What lines in the entries hold the string "OnconovaAneuploidScore"? List them.

***** INPUT MATERIAL *****

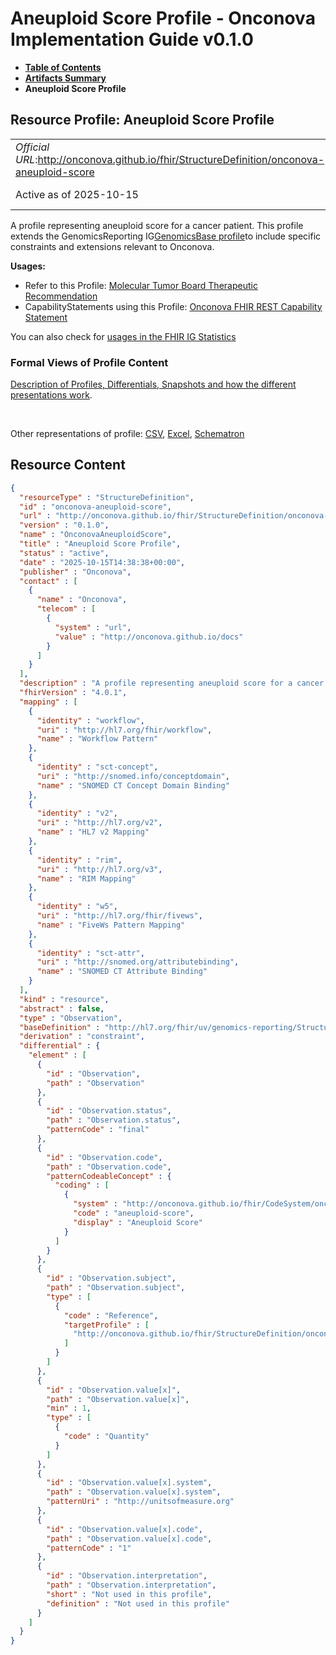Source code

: # Aneuploid Score Profile - Onconova Implementation Guide v0.1.0

* [**Table of Contents**](toc.md)
* [**Artifacts Summary**](artifacts.md)
* **Aneuploid Score Profile**

## Resource Profile: Aneuploid Score Profile 

| | |
| :--- | :--- |
| *Official URL*:http://onconova.github.io/fhir/StructureDefinition/onconova-aneuploid-score | *Version*:0.1.0 |
| Active as of 2025-10-15 | *Computable Name*:OnconovaAneuploidScore |

 
A profile representing aneuploid score for a cancer patient. 
This profile extends the GenomicsReporting IG[GenomicsBase profile](http://hl7.org/fhir/uv/genomics-reporting/StructureDefinition/genomics-base)to include specific constraints and extensions relevant to Onconova. 

**Usages:**

* Refer to this Profile: [Molecular Tumor Board Therapeutic Recommendation](StructureDefinition-onconova-ext-molecular-tumor-board-therapeutic-recommendation.md)
* CapabilityStatements using this Profile: [Onconova FHIR REST Capability Statement](CapabilityStatement-onconova-capability-statement.md)

You can also check for [usages in the FHIR IG Statistics](https://packages2.fhir.org/xig/onconova.fhir|current/StructureDefinition/onconova-aneuploid-score)

### Formal Views of Profile Content

 [Description of Profiles, Differentials, Snapshots and how the different presentations work](http://build.fhir.org/ig/FHIR/ig-guidance/readingIgs.html#structure-definitions). 

 

Other representations of profile: [CSV](StructureDefinition-onconova-aneuploid-score.csv), [Excel](StructureDefinition-onconova-aneuploid-score.xlsx), [Schematron](StructureDefinition-onconova-aneuploid-score.sch) 



## Resource Content

```json
{
  "resourceType" : "StructureDefinition",
  "id" : "onconova-aneuploid-score",
  "url" : "http://onconova.github.io/fhir/StructureDefinition/onconova-aneuploid-score",
  "version" : "0.1.0",
  "name" : "OnconovaAneuploidScore",
  "title" : "Aneuploid Score Profile",
  "status" : "active",
  "date" : "2025-10-15T14:38:38+00:00",
  "publisher" : "Onconova",
  "contact" : [
    {
      "name" : "Onconova",
      "telecom" : [
        {
          "system" : "url",
          "value" : "http://onconova.github.io/docs"
        }
      ]
    }
  ],
  "description" : "A profile representing aneuploid score for a cancer patient. \n\nThis profile extends the GenomicsReporting IG [GenomicsBase profile](http://hl7.org/fhir/uv/genomics-reporting/StructureDefinition/genomics-base) to include specific constraints and extensions relevant to Onconova.",
  "fhirVersion" : "4.0.1",
  "mapping" : [
    {
      "identity" : "workflow",
      "uri" : "http://hl7.org/fhir/workflow",
      "name" : "Workflow Pattern"
    },
    {
      "identity" : "sct-concept",
      "uri" : "http://snomed.info/conceptdomain",
      "name" : "SNOMED CT Concept Domain Binding"
    },
    {
      "identity" : "v2",
      "uri" : "http://hl7.org/v2",
      "name" : "HL7 v2 Mapping"
    },
    {
      "identity" : "rim",
      "uri" : "http://hl7.org/v3",
      "name" : "RIM Mapping"
    },
    {
      "identity" : "w5",
      "uri" : "http://hl7.org/fhir/fivews",
      "name" : "FiveWs Pattern Mapping"
    },
    {
      "identity" : "sct-attr",
      "uri" : "http://snomed.org/attributebinding",
      "name" : "SNOMED CT Attribute Binding"
    }
  ],
  "kind" : "resource",
  "abstract" : false,
  "type" : "Observation",
  "baseDefinition" : "http://hl7.org/fhir/uv/genomics-reporting/StructureDefinition/genomics-base|2.0.0",
  "derivation" : "constraint",
  "differential" : {
    "element" : [
      {
        "id" : "Observation",
        "path" : "Observation"
      },
      {
        "id" : "Observation.status",
        "path" : "Observation.status",
        "patternCode" : "final"
      },
      {
        "id" : "Observation.code",
        "path" : "Observation.code",
        "patternCodeableConcept" : {
          "coding" : [
            {
              "system" : "http://onconova.github.io/fhir/CodeSystem/onconova-cs-tbd",
              "code" : "aneuploid-score",
              "display" : "Aneuploid Score"
            }
          ]
        }
      },
      {
        "id" : "Observation.subject",
        "path" : "Observation.subject",
        "type" : [
          {
            "code" : "Reference",
            "targetProfile" : [
              "http://onconova.github.io/fhir/StructureDefinition/onconova-cancer-patient|0.1.0"
            ]
          }
        ]
      },
      {
        "id" : "Observation.value[x]",
        "path" : "Observation.value[x]",
        "min" : 1,
        "type" : [
          {
            "code" : "Quantity"
          }
        ]
      },
      {
        "id" : "Observation.value[x].system",
        "path" : "Observation.value[x].system",
        "patternUri" : "http://unitsofmeasure.org"
      },
      {
        "id" : "Observation.value[x].code",
        "path" : "Observation.value[x].code",
        "patternCode" : "1"
      },
      {
        "id" : "Observation.interpretation",
        "path" : "Observation.interpretation",
        "short" : "Not used in this profile",
        "definition" : "Not used in this profile"
      }
    ]
  }
}

```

*****

PROBLEM SOLUTION:
| Active as of 2025-10-15 | *Computable Name*:OnconovaAneuploidScore |
  "name" : "OnconovaAneuploidScore",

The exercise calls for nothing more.